■ PROBLEM DESCRIPTION: Write out the lines of the material below exactly, beginning at the line with "Du brauchst noch" and stopping after the line with "Cookie Policy", and leave out the pictures.

■ INPUT:
************

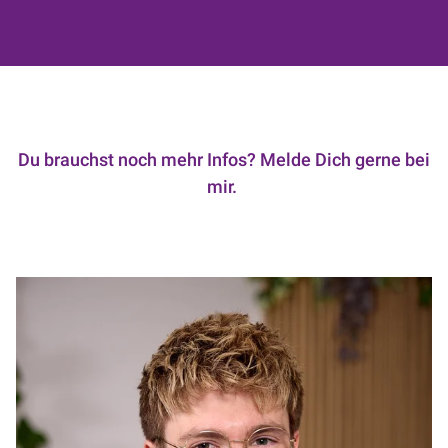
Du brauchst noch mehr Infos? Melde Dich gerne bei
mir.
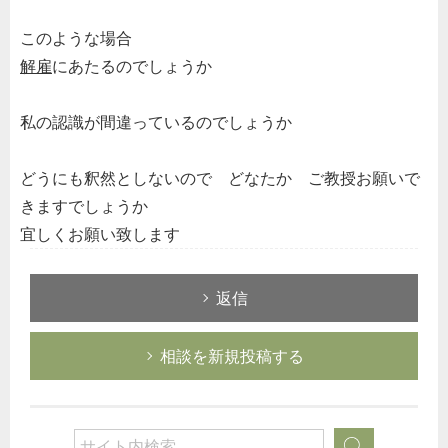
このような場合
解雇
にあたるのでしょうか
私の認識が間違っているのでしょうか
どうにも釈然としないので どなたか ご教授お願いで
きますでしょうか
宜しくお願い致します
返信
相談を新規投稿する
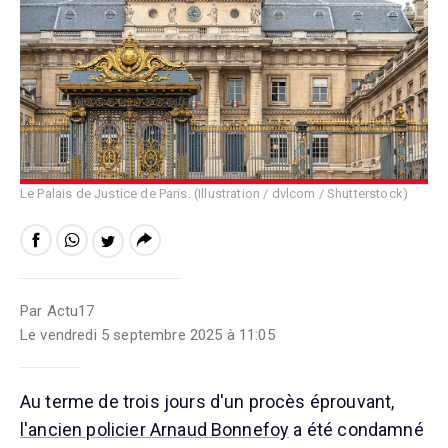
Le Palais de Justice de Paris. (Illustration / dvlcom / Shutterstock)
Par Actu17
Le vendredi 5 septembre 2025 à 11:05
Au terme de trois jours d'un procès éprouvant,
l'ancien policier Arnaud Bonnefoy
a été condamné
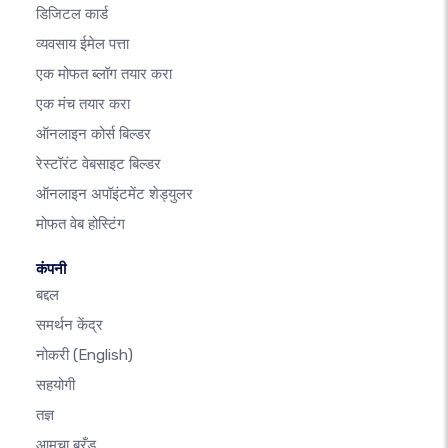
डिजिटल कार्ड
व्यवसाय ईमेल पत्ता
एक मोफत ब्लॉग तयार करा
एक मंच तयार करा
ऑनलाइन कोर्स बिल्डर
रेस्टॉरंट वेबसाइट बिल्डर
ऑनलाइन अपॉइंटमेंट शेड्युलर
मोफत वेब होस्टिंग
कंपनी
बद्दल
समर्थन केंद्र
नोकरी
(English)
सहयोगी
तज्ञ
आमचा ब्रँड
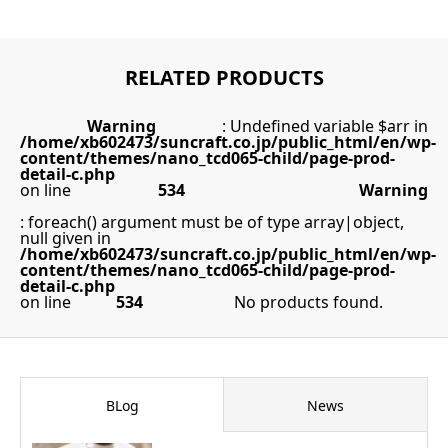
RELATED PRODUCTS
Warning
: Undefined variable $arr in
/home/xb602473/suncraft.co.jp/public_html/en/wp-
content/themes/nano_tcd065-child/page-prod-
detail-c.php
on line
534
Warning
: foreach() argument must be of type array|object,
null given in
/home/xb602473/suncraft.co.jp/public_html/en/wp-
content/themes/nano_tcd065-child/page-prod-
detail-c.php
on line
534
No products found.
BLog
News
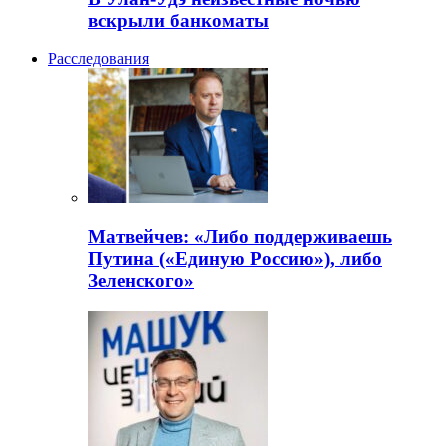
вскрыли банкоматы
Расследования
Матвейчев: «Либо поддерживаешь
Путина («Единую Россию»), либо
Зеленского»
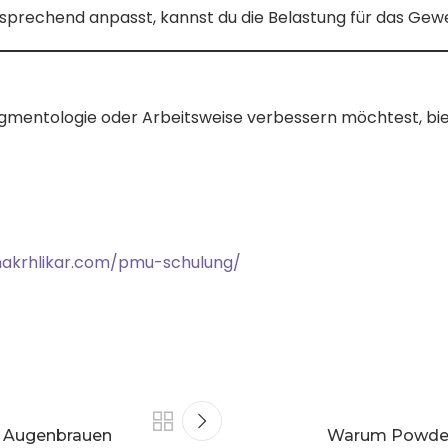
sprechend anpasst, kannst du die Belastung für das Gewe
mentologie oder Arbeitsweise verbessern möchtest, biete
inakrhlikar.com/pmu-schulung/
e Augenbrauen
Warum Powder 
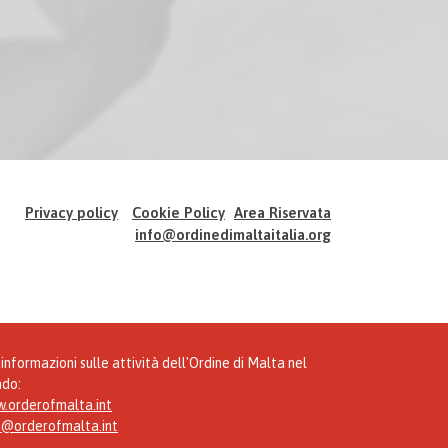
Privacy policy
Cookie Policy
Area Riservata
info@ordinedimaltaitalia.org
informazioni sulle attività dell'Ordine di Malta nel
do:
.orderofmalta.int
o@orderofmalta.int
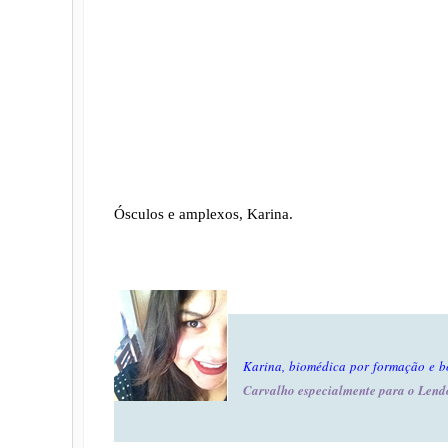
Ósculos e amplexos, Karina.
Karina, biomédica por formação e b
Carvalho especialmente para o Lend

************

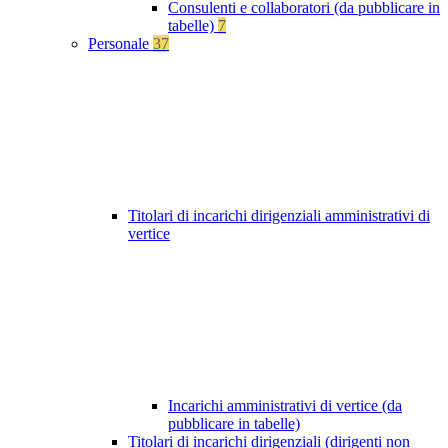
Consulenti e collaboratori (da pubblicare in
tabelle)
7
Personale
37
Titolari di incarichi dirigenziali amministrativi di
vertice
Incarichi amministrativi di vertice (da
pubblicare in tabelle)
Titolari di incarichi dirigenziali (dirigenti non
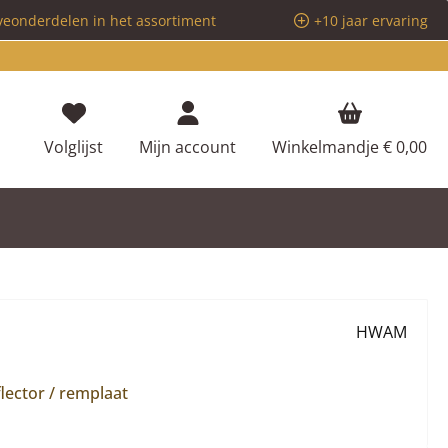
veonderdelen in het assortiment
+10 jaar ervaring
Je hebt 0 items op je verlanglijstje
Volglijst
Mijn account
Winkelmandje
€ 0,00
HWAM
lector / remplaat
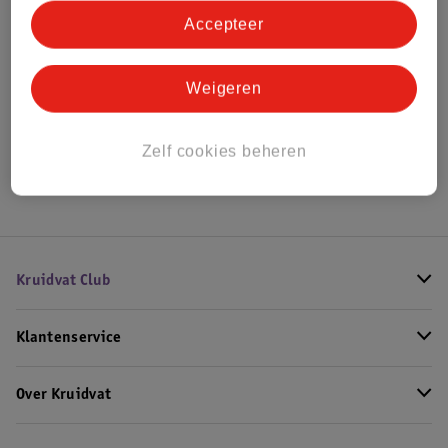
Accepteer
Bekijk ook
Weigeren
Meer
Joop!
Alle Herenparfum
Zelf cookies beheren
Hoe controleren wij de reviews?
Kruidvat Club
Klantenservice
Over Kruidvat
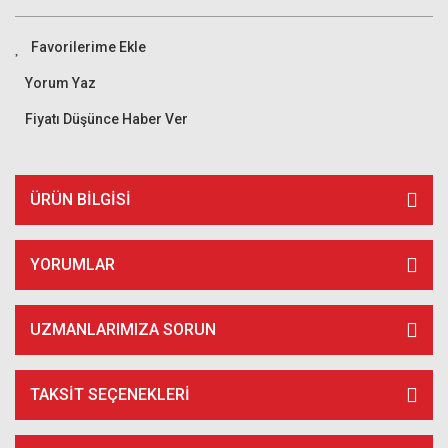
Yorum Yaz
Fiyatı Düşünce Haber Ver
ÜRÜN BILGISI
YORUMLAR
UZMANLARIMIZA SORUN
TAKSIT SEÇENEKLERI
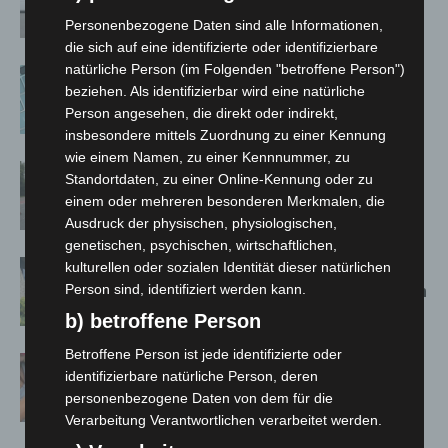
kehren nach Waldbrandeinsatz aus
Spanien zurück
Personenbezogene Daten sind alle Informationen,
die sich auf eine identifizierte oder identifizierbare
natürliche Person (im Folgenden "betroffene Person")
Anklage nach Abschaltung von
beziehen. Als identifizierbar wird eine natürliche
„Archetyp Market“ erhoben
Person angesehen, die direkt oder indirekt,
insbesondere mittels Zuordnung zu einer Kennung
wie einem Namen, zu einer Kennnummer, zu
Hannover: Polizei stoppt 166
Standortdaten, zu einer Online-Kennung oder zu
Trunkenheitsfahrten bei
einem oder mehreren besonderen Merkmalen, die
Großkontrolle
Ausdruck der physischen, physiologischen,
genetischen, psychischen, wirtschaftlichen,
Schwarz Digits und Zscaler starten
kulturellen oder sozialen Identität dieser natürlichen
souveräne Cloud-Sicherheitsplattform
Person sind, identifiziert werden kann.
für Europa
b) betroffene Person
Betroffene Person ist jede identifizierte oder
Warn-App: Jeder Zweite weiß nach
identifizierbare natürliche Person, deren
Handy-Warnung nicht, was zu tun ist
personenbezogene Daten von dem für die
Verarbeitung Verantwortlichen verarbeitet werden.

************

■ OUTPUT OF THE TASK:
Du brauchst noch mehr Infos? Melde Dich gerne bei
mir.
このような場合
解雇
にあたるのでしょうか
私の認識が間違っているのでしょうか
どうにも釈然としないので どなたか ご教授お願いで
きますでしょうか
宜しくお願い致します
返信
相談を新規投稿する
Le Palais de Justice de Paris. (Illustration / dvlcom / Shutterstock)
Par Actu17
Le vendredi 5 septembre 2025 à 11:05
Au terme de trois jours d'un procès éprouvant,
l'ancien policier Arnaud Bonnefoy
a été condamné
डिजिटल कार्ड
व्यवसाय ईमेल पत्ता
एक मोफत ब्लॉग तयार करा
एक मंच तयार करा
ऑनलाइन कोर्स बिल्डर
रेस्टॉरंट वेबसाइट बिल्डर
ऑनलाइन अपॉइंटमेंट शेड्युलर
मोफत वेब होस्टिंग
कंपनी
बद्दल
समर्थन केंद्र
नोकरी
(English)
सहयोगी
तज्ञ
आमचा ब्रँड
RELATED PRODUCTS
Warning
: Undefined variable $arr in
/home/xb602473/suncraft.co.jp/public_html/en/wp-
content/themes/nano_tcd065-child/page-prod-
detail-c.php
on line
534
Warning
: foreach() argument must be of type array|object,
null given in
/home/xb602473/suncraft.co.jp/public_html/en/wp-
content/themes/nano_tcd065-child/page-prod-
detail-c.php
on line
534
No products found.
BLog
News
вскрыли банкоматы
Расследования
Матвейчев: «Либо поддерживаешь
Путина («Единую Россию»), либо
Зеленского»
sprechend anpasst, kannst du die Belastung für das Gewe
mentologie oder Arbeitsweise verbessern möchtest, biete
inakrhlikar.com/pmu-schulung/
e Augenbrauen
Warum Powder 
Privacy policy
Cookie Policy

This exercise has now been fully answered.